▸ TEXT EXCERPT:
Also, a variable is only entered into a model once in the same format (as a continuous or factor covariate). So year as a smooth fixed effect, with season, fSeason + s(CYR.std, by=fSeason) is sufficient to capture the long-term trend and there's no need for the additional year random effect (fCYR, bs='re'), for example. So the final model could be...

m2 <- bam(count ~ s(depth) + fSeason + s(CYR.std, by=fSeason) + 
            te(Latitude, Longitude) + 
            (fSite, bs='re') + 
              offset(log(area_sampled)),
            method = "fREML",
            discrete = TRUE,
            select = TRUE,
            family = nb(),
            data = df)

If, on the other hand, I wanted to test if an annual trend that varied per site was present, I could either use the parametric version fSite * fCYR, or the random effect equivalent: (fSite, fCYR, bs='re'), but not both. This is what the factor interaction term is for.

Lastly, as part of my original post, model comparisons with AIC/BIC should only be done when each model has the same random effect syntax and the same fixed effect variables (+ select = FALSE).

▸ TASK 1:
Filter the rows, keeping only those that contain the string "phẩm".
The text and the rows are unrelated to each other.

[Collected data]
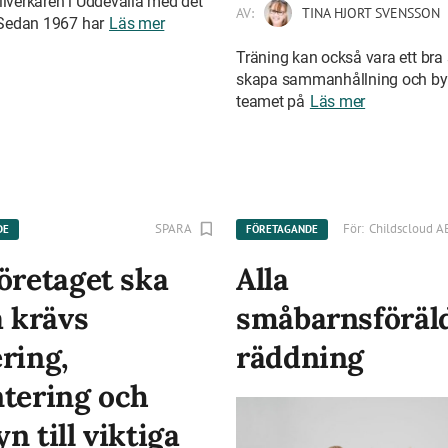
illverkaren i Uddevalla med det
AV:
TINA HJORT SVENSSON
. Sedan 1967 har
Läs mer
Träning kan också vara ett bra 
skapa sammanhållning och b
teamet på
Läs mer
SPARA
För:
Childscloud A
DE
FÖRETAGANDE
öretaget ska
Alla
a krävs
småbarnsföräl
ring,
räddning
ntering och
n till viktiga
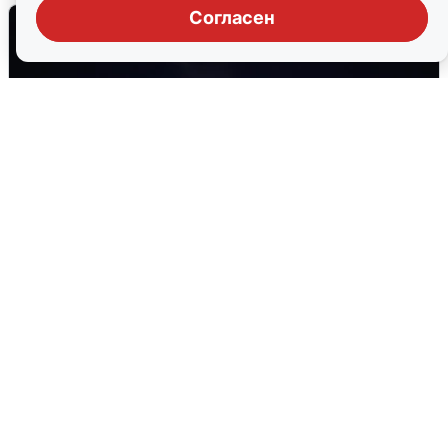
Согласен
Взрывы в Воронеже после сигнала
тревоги
5 августа
0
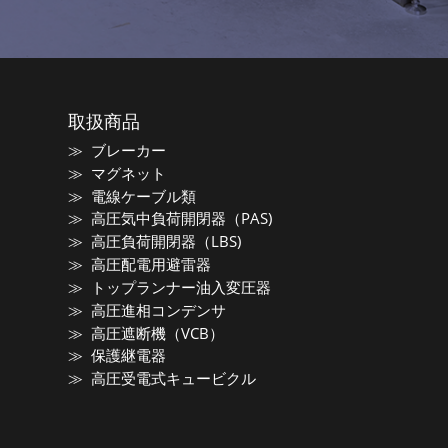
取扱商品
ブレーカー
マグネット
電線ケーブル類
高圧気中負荷開閉器（PAS)
高圧負荷開閉器（LBS)
高圧配電用避雷器
トップランナー油入変圧器
高圧進相コンデンサ
高圧遮断機（VCB）
保護継電器
高圧受電式キュービクル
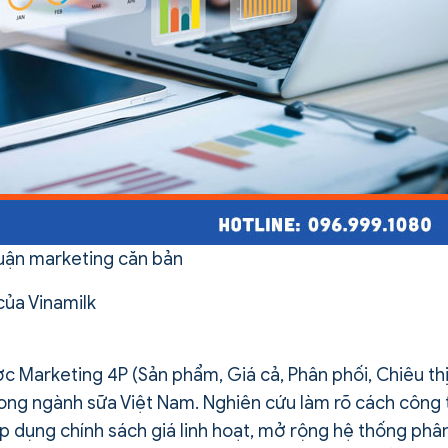
luận marketing căn bản
của Vinamilk
ược Marketing 4P (Sản phẩm, Giá cả, Phân phối, Chiêu thị
ong ngành sữa Việt Nam. Nghiên cứu làm rõ cách công 
 dụng chính sách giá linh hoạt, mở rộng hệ thống phâ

▸ TASK 2:
In the model-specification excerpt, list each named argument passed to bam in the m2 call after the model formula, along with its value.

▸ ANSWER 1:
ược Marketing 4P (Sản phẩm, Giá cả, Phân phối, Chiêu thị

▸ ANSWER 2:
method = "fREML"
discrete = TRUE
select = TRUE
family = nb()
data = df